Cette question intéresse à la fois la métaphysique et les sciences positives. Car la doctrine qui place dans l’entendement le point de vue suprême de la connaissance a pour effet de reléguer toute spontanéité particulière dans le monde des illusions : de ne voir dans la finalité qu’une reproduction interne de l’ordre nécessaire des causes efficientes ; de ramener le sentiment du libre arbitre à l’ignorance des causes de nos actions, et de ne laisser subsister qu’une cause véritable, produisant et gouvernant tout par un acte unique et immuable. De plus, cette doctrine ne rend pas un compte suffisant de la nécessité absolue de l’observation et de l’expérimentation dans les sciences positives ; et elle introduit le fatalisme, plus ou moins déguisé, non seulement dans l’étude de tous les phénomènes physiques sans distinction, mais encore dans la psychologie, l’histoire et les sciences sociales.

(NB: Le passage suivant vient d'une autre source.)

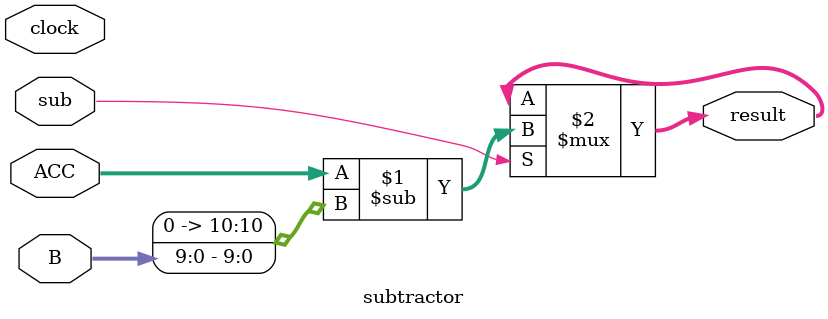
<source format=v>
`timescale 1ns/1ns
module subtractor(clock, sub, ACC, B, result);

input            clock;
input            sub;
input      [10:0]  ACC;
input      [9:0] B;
output reg [10:0] result;

assign result = (sub) ? (ACC - {1'b0, B}) : result;

endmodule

</source>
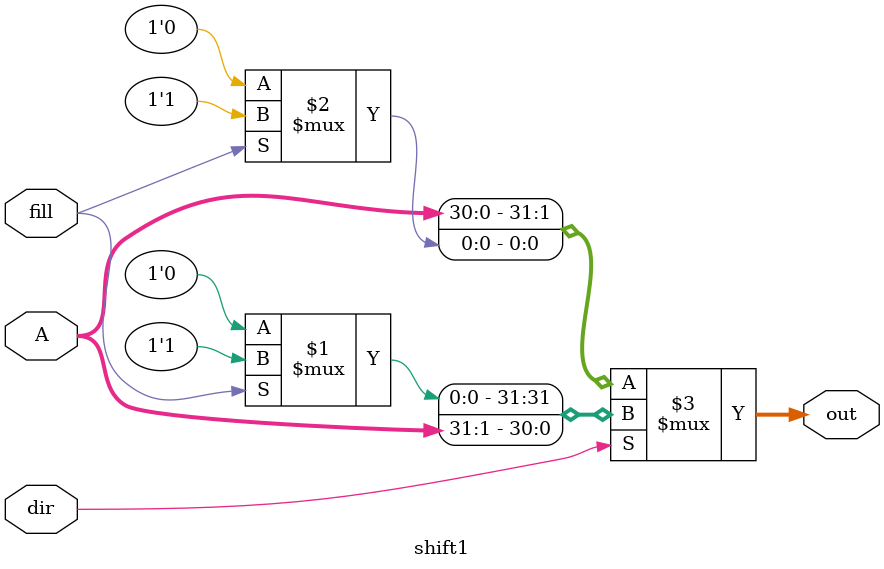
<source format=v>
module shift1(out, A, dir, fill);
    input [31:0] A;
    output [31:0] out;
    input dir, fill;
    
    // if dir is 0, shift left, else shift right
    // if fill is 1, fill with ones, else fill with zeros
    assign out = dir ? {fill ? 1'b1 : 1'b0, A[31:1]} : {A[30:0], fill ? 1'b1 : 1'b0};
endmodule
</source>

Pour savoir s’il existe des causes réellement distinctes des lois, il faut chercher jusqu’à quel point les lois qui régissent les phénomènes participent de la nécessité. Si la contingence n’est, en définitive, qu’une illusion due à l’ignorance plus ou moins complète des conditions déterminantes, la cause n’est que l’antécédent énoncé dans la loi ou bien encore la loi elle-même, dans ce qu’elle a de général ; et l’autonomie de l’entendement est légitime. Mais, s’il arrivait que le monde donné manifestât un certain degré de contingence véritablement irréductible, il y aurait lieu de penser que les lois de la nature ne se suffisent pas à elles-mêmes et ont leur raison dans les causes qui les dominent : en sorte que le point de vue de l’entendement ne serait pas le point de vue définitif de la connaissance des choses.